Your assignment: Make an exact copy of the records, and keep the pictures out of it.

[Saved entries]
******

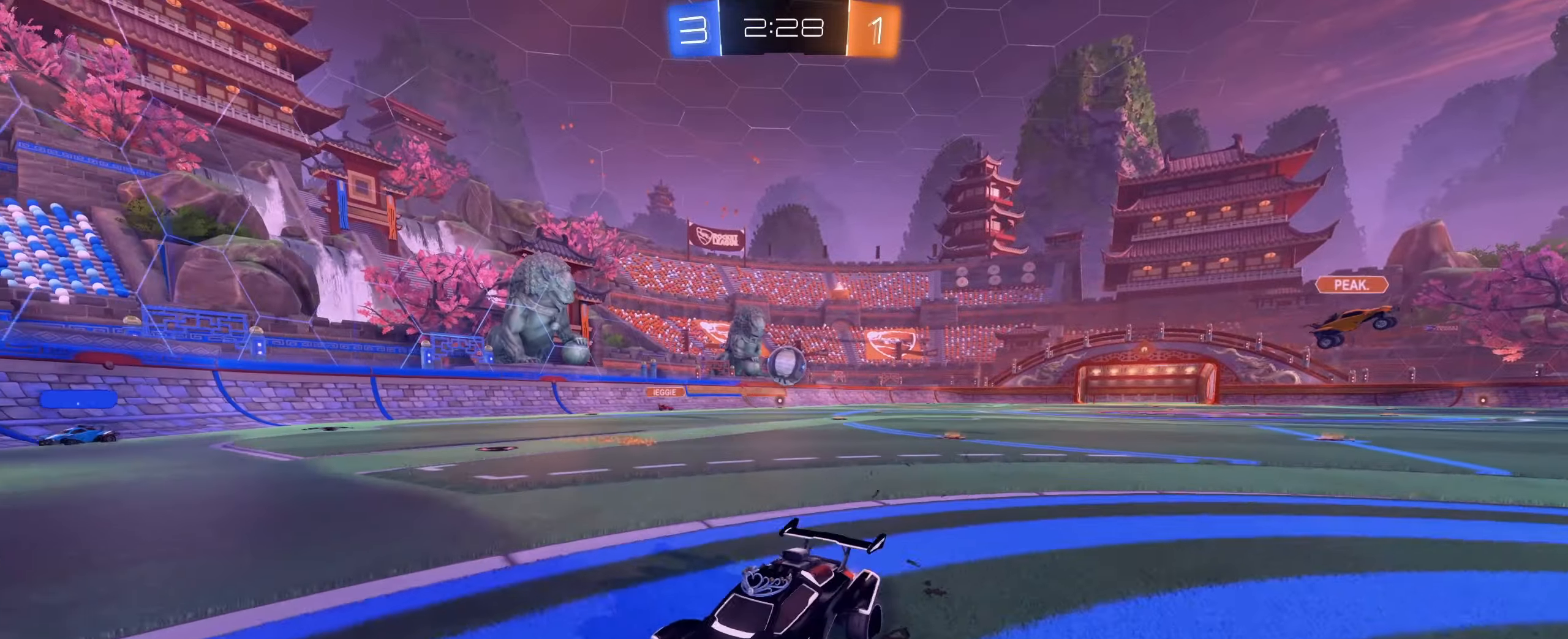
{"keys": ["a", "d", "s", "shift"], "mouse": [], "events": [[17, "mouse_mb5", "up"], [50, "mouse_mb4", "up"], [50, "mouse_wheel", "up"], [167, "shift", "up"], [267, "shift", "down"], [367, "w", "up"], [500, "a", "down"], [500, "s", "down"]]}
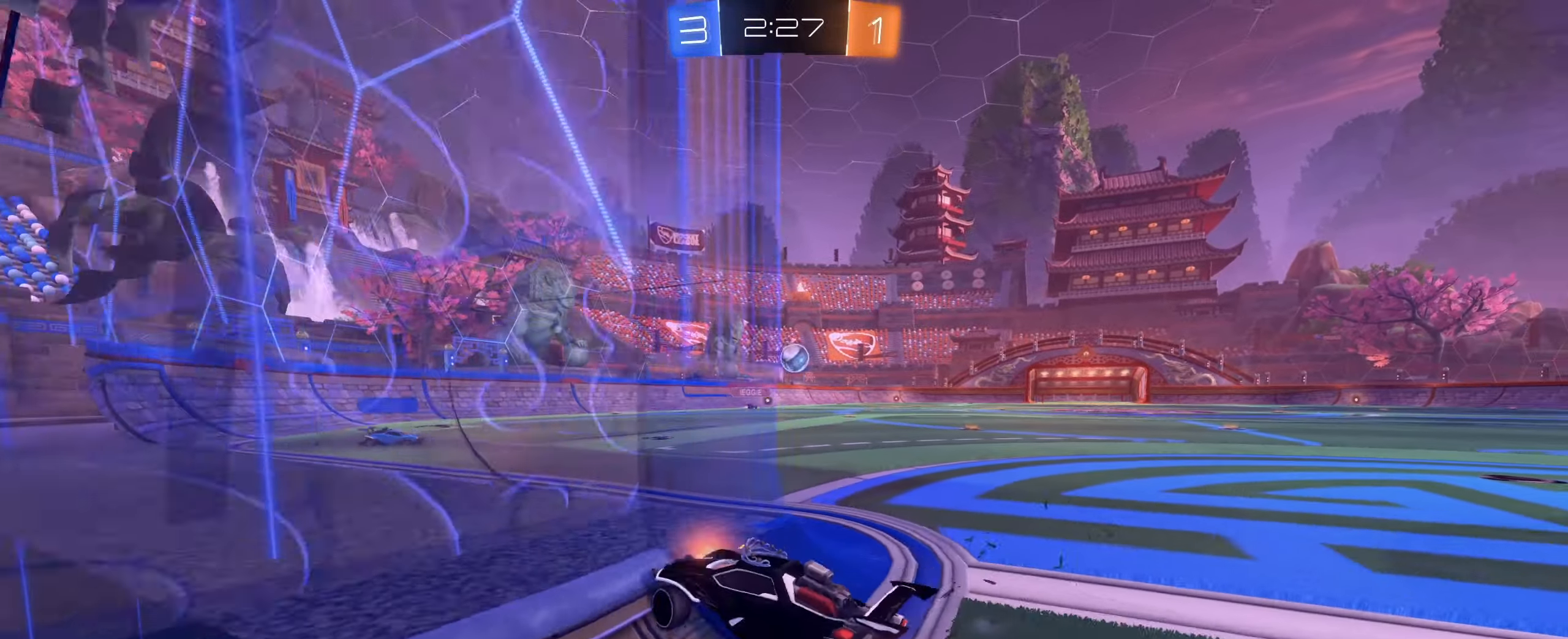
{"keys": ["a", "s"], "mouse": [], "events": [[50, "d", "up"], [183, "shift", "up"]]}
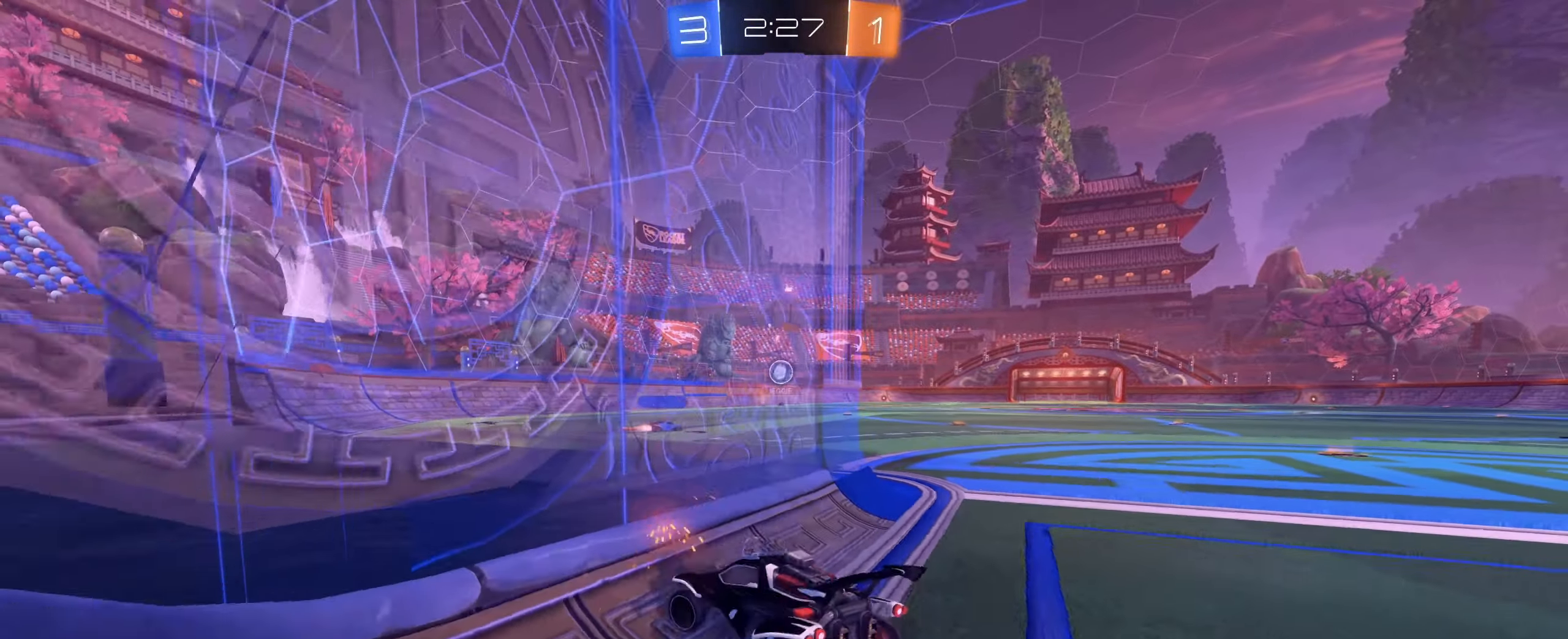
{"keys": ["d", "w"], "mouse": [], "events": [[67, "a", "up"], [67, "d", "down"], [67, "s", "up"], [117, "w", "down"]]}
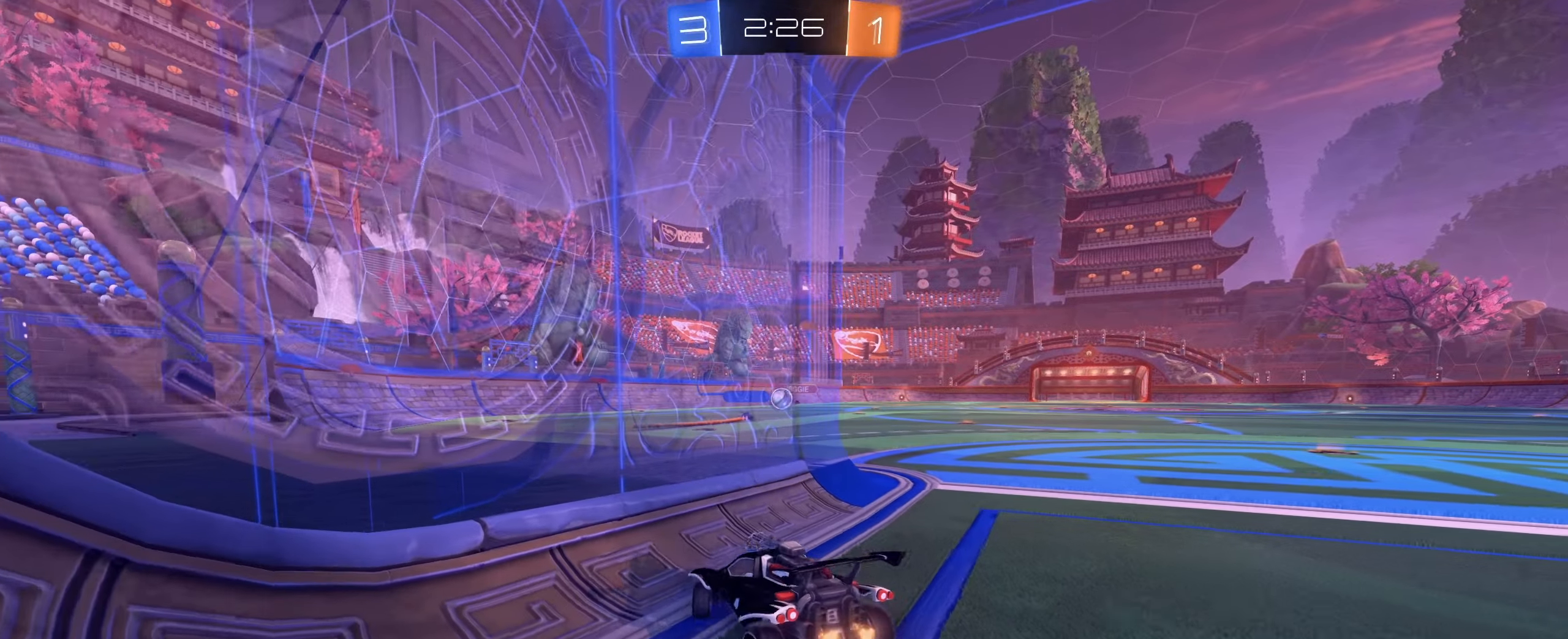
{"keys": ["w"], "mouse": [], "events": [[267, "mouse_left", "down"], [400, "d", "up"], [500, "mouse_left", "up"]]}
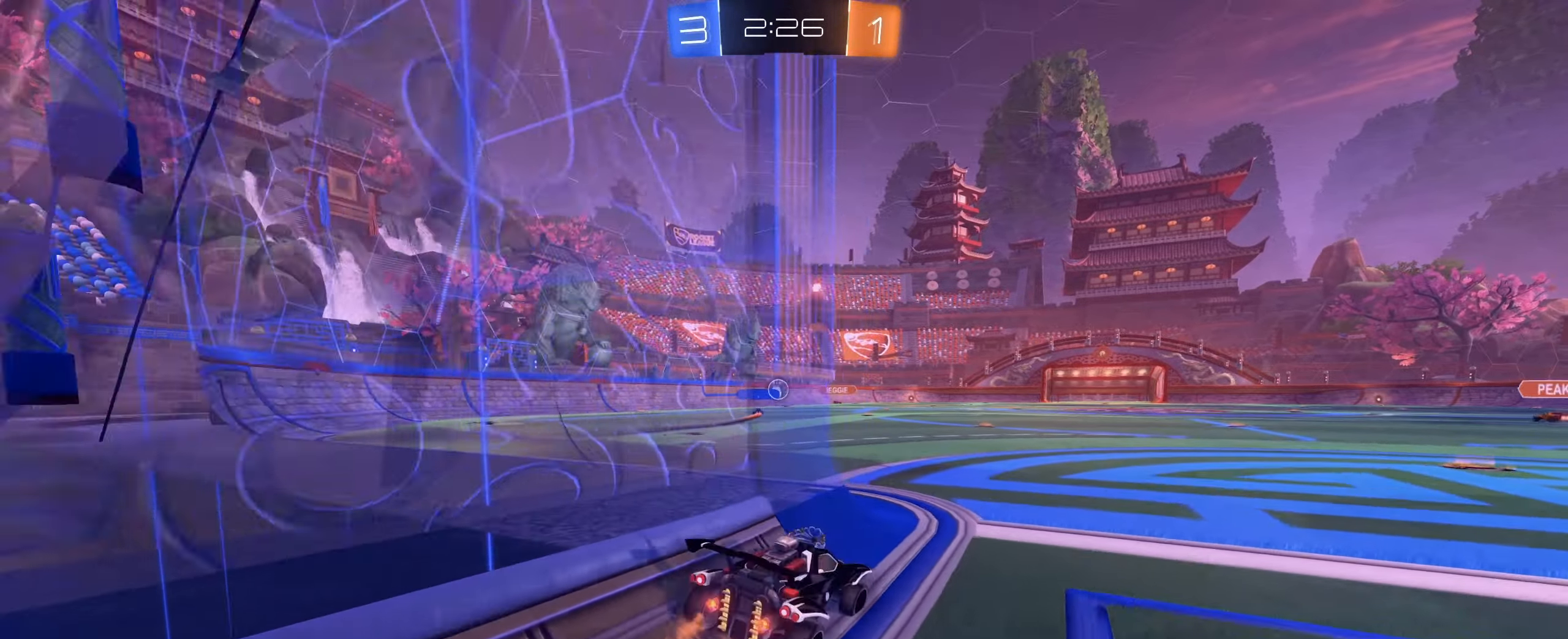
{"keys": ["w"], "mouse": [], "events": [[133, "4", "down"], [233, "4", "up"], [334, "4", "down"], [367, "4", "up"]]}
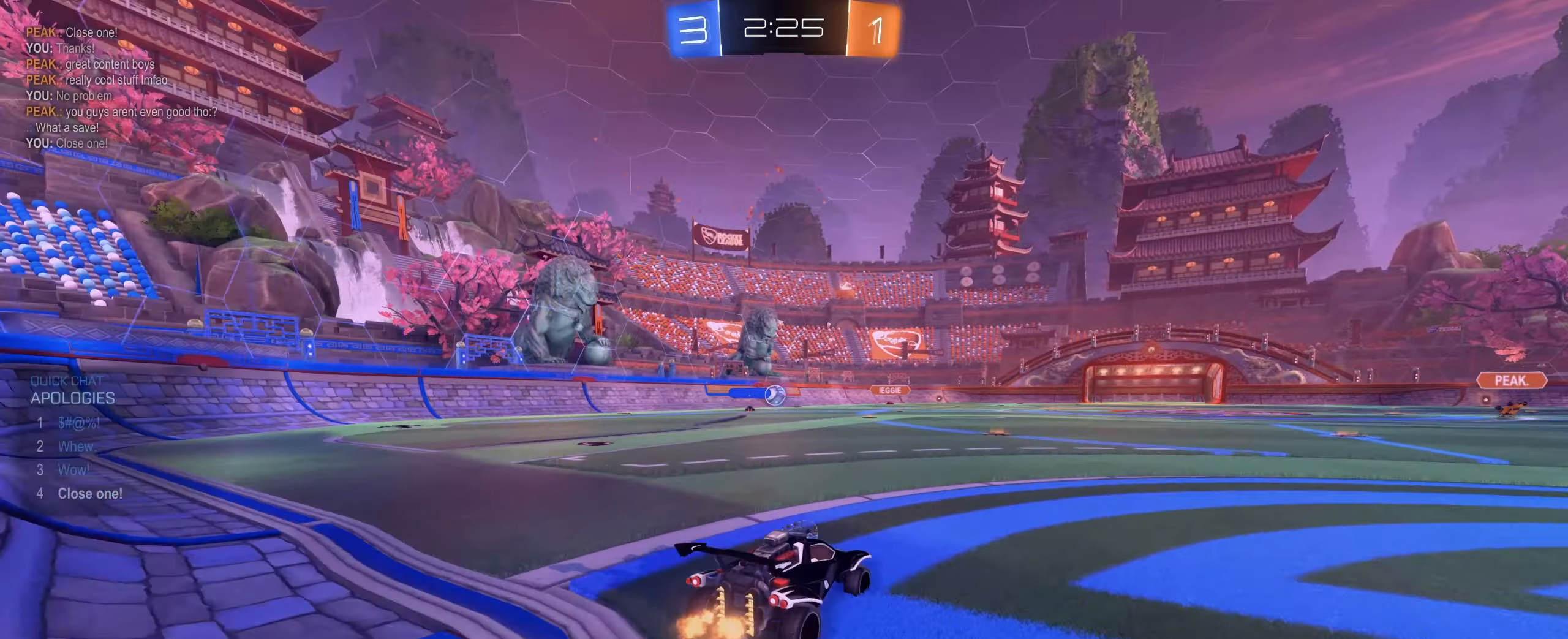
{"keys": ["w"], "mouse": [], "events": [[17, "mouse_left", "down"], [117, "mouse_right", "down"], [200, "mouse_right", "up"], [250, "mouse_right", "down"], [384, "mouse_left", "up"], [384, "mouse_right", "up"]]}
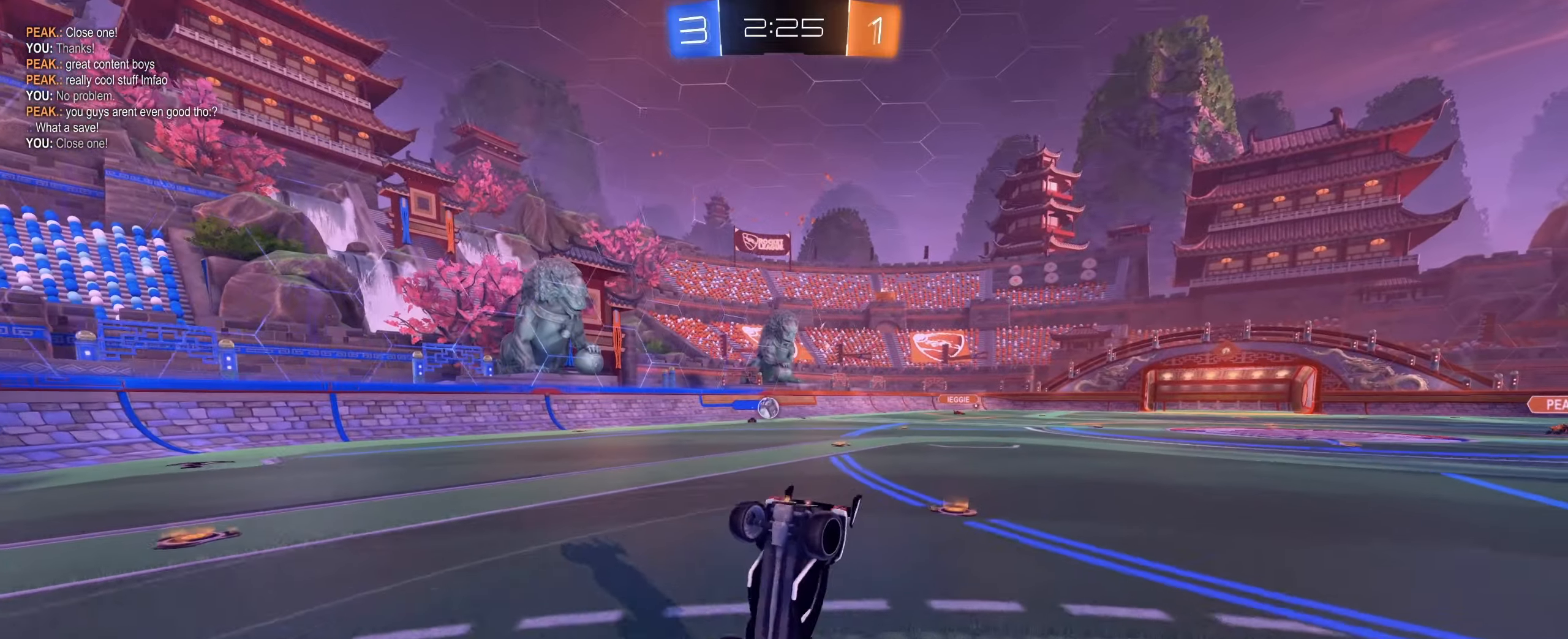
{"keys": [], "mouse": [], "events": [[34, "w", "up"]]}
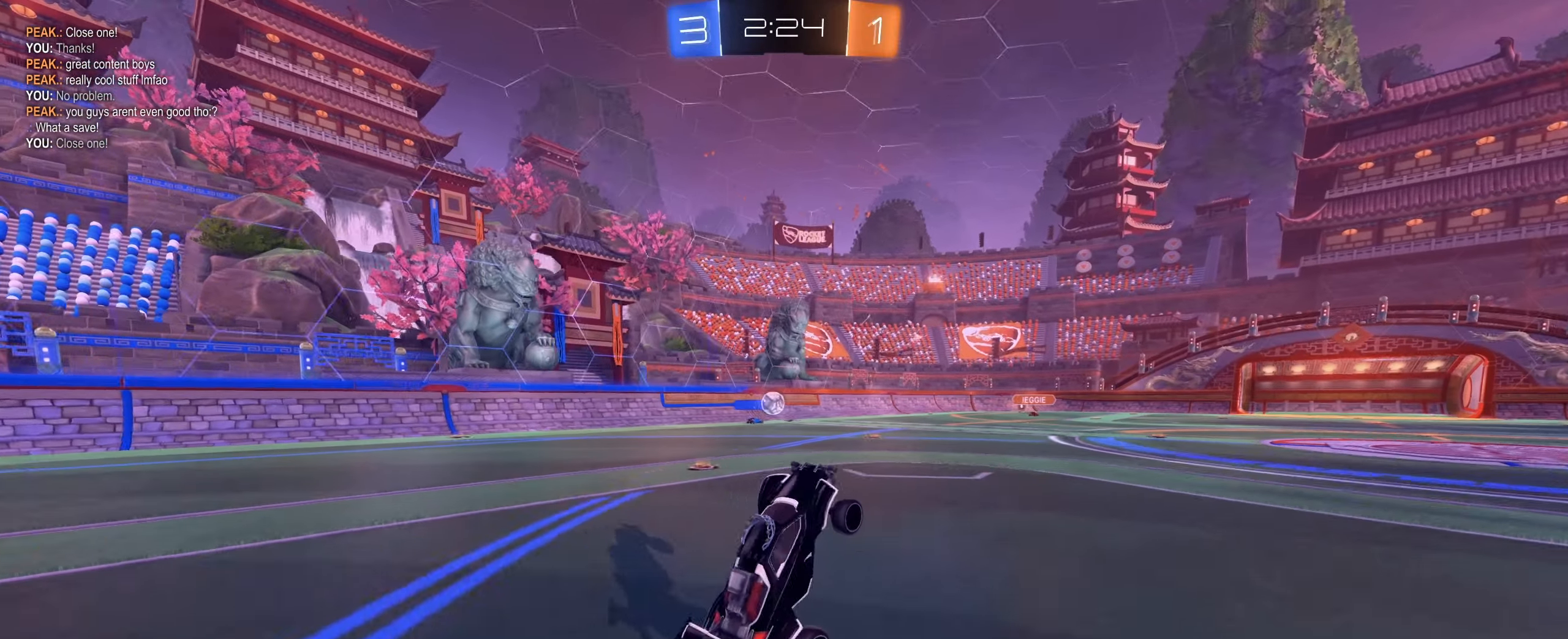
{"keys": ["w"], "mouse": [], "events": [[284, "d", "down"], [334, "w", "down"], [467, "d", "up"]]}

******

Answer for the task:
{"keys": ["a", "d", "s", "shift"], "mouse": [], "events": [[17, "mouse_mb5", "up"], [50, "mouse_mb4", "up"], [50, "mouse_wheel", "up"], [167, "shift", "up"], [267, "shift", "down"], [367, "w", "up"], [500, "a", "down"], [500, "s", "down"]]}
{"keys": ["a", "s"], "mouse": [], "events": [[50, "d", "up"], [183, "shift", "up"]]}
{"keys": ["d", "w"], "mouse": [], "events": [[67, "a", "up"], [67, "d", "down"], [67, "s", "up"], [117, "w", "down"]]}
{"keys": ["w"], "mouse": [], "events": [[267, "mouse_left", "down"], [400, "d", "up"], [500, "mouse_left", "up"]]}
{"keys": ["w"], "mouse": [], "events": [[133, "4", "down"], [233, "4", "up"], [334, "4", "down"], [367, "4", "up"]]}
{"keys": ["w"], "mouse": [], "events": [[17, "mouse_left", "down"], [117, "mouse_right", "down"], [200, "mouse_right", "up"], [250, "mouse_right", "down"], [384, "mouse_left", "up"], [384, "mouse_right", "up"]]}
{"keys": [], "mouse": [], "events": [[34, "w", "up"]]}
{"keys": ["w"], "mouse": [], "events": [[284, "d", "down"], [334, "w", "down"], [467, "d", "up"]]}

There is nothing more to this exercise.